PROVIDED MATERIAL START
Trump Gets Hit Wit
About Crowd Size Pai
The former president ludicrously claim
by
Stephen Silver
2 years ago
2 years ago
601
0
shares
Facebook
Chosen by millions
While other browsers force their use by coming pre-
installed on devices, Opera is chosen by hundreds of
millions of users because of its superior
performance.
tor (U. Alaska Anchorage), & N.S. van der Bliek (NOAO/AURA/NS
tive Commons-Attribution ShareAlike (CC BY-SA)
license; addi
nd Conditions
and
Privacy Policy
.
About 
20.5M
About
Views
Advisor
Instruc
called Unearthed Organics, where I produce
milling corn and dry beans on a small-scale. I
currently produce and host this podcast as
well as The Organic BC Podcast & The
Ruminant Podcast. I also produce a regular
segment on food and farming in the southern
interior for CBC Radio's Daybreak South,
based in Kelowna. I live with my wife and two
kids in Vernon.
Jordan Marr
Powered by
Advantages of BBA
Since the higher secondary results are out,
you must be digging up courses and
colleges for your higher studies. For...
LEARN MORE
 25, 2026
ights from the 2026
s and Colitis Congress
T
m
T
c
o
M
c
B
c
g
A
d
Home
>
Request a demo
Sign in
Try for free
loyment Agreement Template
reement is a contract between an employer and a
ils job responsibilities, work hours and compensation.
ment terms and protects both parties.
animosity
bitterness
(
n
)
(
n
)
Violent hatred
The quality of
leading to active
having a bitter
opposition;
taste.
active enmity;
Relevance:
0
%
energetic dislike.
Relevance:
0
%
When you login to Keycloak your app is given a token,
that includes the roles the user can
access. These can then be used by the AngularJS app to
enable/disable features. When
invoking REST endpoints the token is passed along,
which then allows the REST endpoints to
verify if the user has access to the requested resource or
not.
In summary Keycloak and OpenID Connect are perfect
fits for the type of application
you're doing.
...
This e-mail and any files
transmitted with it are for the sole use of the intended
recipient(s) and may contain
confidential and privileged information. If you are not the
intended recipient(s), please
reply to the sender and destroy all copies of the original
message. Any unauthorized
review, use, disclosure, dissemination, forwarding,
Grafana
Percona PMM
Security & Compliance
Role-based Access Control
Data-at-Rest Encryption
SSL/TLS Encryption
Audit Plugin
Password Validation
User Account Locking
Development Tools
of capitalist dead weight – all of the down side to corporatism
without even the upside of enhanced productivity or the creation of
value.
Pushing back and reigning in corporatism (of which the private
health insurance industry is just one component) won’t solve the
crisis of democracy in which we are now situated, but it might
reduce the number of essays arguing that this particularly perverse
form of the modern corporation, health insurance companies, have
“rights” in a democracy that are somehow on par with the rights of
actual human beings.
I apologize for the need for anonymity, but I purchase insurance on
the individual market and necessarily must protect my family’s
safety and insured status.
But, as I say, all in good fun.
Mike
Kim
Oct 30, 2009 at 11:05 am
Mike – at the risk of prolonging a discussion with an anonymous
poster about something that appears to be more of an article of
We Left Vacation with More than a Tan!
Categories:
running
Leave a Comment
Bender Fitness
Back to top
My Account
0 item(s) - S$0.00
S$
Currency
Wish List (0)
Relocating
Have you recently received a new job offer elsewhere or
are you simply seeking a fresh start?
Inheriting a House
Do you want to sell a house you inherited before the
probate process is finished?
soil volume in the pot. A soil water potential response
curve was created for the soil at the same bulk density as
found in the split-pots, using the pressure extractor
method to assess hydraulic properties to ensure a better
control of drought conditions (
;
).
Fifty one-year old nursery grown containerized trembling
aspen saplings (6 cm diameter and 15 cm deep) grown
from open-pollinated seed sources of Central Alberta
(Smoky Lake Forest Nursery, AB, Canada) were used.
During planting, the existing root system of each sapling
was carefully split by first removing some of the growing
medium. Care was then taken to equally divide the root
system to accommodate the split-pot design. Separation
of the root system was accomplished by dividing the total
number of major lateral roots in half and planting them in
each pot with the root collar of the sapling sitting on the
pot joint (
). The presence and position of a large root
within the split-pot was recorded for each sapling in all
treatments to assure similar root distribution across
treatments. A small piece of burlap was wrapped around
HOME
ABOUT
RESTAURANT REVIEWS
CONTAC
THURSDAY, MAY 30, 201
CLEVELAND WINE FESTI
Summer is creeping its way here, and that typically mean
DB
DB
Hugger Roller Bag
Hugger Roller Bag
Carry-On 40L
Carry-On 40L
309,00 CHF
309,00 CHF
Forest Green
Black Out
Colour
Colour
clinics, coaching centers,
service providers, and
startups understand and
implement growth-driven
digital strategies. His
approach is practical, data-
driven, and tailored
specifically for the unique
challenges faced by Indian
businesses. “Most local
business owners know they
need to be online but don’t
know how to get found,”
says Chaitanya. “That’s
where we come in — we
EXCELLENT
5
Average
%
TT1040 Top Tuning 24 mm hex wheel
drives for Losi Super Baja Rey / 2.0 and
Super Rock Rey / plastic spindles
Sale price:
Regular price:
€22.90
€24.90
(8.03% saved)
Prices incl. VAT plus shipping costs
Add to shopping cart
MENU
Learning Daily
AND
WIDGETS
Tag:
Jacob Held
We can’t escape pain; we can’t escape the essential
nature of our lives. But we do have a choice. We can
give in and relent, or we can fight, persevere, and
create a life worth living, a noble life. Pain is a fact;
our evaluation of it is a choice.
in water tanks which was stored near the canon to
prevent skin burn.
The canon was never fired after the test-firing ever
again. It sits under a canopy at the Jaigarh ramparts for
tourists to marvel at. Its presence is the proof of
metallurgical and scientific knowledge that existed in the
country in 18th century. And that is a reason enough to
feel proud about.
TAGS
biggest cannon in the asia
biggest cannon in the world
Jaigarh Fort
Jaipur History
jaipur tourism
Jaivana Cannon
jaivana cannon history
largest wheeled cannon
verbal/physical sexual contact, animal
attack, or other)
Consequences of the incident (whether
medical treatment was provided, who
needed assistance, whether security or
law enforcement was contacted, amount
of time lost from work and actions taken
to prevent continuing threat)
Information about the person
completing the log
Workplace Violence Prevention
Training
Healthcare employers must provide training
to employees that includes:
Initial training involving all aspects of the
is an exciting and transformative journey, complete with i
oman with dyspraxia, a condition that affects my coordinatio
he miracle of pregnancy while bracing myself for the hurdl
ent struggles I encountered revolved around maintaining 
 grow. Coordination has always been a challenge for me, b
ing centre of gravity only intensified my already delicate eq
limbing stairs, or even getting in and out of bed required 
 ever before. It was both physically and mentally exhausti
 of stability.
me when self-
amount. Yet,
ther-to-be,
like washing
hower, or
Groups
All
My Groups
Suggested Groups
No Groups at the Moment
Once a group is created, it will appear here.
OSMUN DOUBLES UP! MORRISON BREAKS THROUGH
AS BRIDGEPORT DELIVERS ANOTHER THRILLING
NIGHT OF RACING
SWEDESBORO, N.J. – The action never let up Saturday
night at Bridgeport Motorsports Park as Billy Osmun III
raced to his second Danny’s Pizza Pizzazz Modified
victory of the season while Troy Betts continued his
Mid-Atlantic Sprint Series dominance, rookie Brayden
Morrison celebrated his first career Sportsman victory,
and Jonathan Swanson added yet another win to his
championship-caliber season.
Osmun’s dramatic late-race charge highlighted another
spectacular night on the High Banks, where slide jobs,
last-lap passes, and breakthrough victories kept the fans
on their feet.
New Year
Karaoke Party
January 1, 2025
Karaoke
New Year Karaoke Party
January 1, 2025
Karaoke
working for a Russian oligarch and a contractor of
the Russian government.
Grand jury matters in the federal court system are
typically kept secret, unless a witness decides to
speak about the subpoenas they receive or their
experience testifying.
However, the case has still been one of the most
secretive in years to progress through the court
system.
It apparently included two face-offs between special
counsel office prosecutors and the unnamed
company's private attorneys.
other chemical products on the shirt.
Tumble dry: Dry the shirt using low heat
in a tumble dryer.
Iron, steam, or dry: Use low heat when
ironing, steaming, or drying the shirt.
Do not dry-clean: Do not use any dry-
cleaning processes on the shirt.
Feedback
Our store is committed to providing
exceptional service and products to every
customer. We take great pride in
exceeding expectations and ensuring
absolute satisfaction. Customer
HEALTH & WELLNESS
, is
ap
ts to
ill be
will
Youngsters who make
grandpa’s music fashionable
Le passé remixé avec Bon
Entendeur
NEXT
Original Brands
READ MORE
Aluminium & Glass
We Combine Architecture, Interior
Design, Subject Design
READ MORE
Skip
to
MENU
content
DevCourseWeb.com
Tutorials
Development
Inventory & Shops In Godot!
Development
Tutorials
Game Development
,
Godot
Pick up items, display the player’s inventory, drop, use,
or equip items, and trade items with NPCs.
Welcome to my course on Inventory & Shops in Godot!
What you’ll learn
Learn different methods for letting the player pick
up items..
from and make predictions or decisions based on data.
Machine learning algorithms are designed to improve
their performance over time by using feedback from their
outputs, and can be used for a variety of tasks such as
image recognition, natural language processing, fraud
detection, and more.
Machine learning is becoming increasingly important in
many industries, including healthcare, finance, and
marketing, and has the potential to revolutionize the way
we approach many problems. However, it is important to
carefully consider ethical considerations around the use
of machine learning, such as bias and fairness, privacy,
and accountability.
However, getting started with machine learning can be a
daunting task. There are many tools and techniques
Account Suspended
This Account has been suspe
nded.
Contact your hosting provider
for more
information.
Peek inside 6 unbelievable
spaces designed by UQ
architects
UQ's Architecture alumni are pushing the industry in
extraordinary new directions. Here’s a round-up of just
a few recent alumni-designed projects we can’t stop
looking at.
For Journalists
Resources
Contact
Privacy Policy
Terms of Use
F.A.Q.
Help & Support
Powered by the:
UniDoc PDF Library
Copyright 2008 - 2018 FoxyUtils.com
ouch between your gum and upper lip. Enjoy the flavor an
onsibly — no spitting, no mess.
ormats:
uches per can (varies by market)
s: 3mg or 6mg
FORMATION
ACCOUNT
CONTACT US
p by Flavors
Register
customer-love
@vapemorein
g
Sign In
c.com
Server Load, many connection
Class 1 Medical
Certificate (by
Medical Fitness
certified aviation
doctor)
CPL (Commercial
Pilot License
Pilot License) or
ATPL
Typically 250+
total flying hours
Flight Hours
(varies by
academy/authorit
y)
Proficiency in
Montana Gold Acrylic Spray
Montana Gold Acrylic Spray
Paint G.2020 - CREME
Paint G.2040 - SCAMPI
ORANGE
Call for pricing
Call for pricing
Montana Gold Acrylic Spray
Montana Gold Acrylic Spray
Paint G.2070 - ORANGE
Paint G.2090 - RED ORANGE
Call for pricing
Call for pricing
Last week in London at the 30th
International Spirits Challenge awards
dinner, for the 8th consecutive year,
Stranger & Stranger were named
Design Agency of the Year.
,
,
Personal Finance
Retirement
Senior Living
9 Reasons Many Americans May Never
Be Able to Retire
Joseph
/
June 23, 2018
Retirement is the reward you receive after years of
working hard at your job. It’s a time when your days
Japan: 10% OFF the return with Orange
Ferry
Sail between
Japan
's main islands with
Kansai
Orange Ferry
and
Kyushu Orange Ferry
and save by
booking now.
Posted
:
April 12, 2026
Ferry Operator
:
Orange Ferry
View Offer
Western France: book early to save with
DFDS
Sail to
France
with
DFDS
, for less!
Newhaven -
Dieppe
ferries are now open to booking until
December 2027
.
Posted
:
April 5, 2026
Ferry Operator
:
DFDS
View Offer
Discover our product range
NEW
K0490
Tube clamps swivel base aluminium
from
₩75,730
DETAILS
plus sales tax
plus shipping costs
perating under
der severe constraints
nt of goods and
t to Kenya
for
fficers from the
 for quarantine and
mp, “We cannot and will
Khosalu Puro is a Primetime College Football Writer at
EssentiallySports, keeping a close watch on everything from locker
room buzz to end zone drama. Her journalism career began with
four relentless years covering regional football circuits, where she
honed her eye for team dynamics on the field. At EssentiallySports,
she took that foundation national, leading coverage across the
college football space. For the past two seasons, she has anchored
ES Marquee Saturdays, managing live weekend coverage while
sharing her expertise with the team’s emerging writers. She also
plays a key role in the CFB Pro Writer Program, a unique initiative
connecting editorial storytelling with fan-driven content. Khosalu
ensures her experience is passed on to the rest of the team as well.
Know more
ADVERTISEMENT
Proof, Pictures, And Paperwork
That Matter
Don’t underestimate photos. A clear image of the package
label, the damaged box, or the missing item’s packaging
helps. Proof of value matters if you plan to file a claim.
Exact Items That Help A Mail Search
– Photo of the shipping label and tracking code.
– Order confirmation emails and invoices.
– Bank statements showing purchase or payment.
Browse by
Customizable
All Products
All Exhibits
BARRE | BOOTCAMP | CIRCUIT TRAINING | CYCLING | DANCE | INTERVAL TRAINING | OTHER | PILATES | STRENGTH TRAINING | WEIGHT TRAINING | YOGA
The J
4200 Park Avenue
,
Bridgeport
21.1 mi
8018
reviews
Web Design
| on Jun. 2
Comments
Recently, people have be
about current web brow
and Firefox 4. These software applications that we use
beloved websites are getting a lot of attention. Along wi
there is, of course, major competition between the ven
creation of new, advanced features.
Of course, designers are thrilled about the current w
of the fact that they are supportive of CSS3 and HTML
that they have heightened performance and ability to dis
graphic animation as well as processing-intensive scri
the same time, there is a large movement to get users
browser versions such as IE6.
PROVIDED MATERIAL END
The expected result is a copy of each line in the records where "Keycloak" appears.

When you login to Keycloak your app is given a token,
In summary Keycloak and OpenID Connect are perfect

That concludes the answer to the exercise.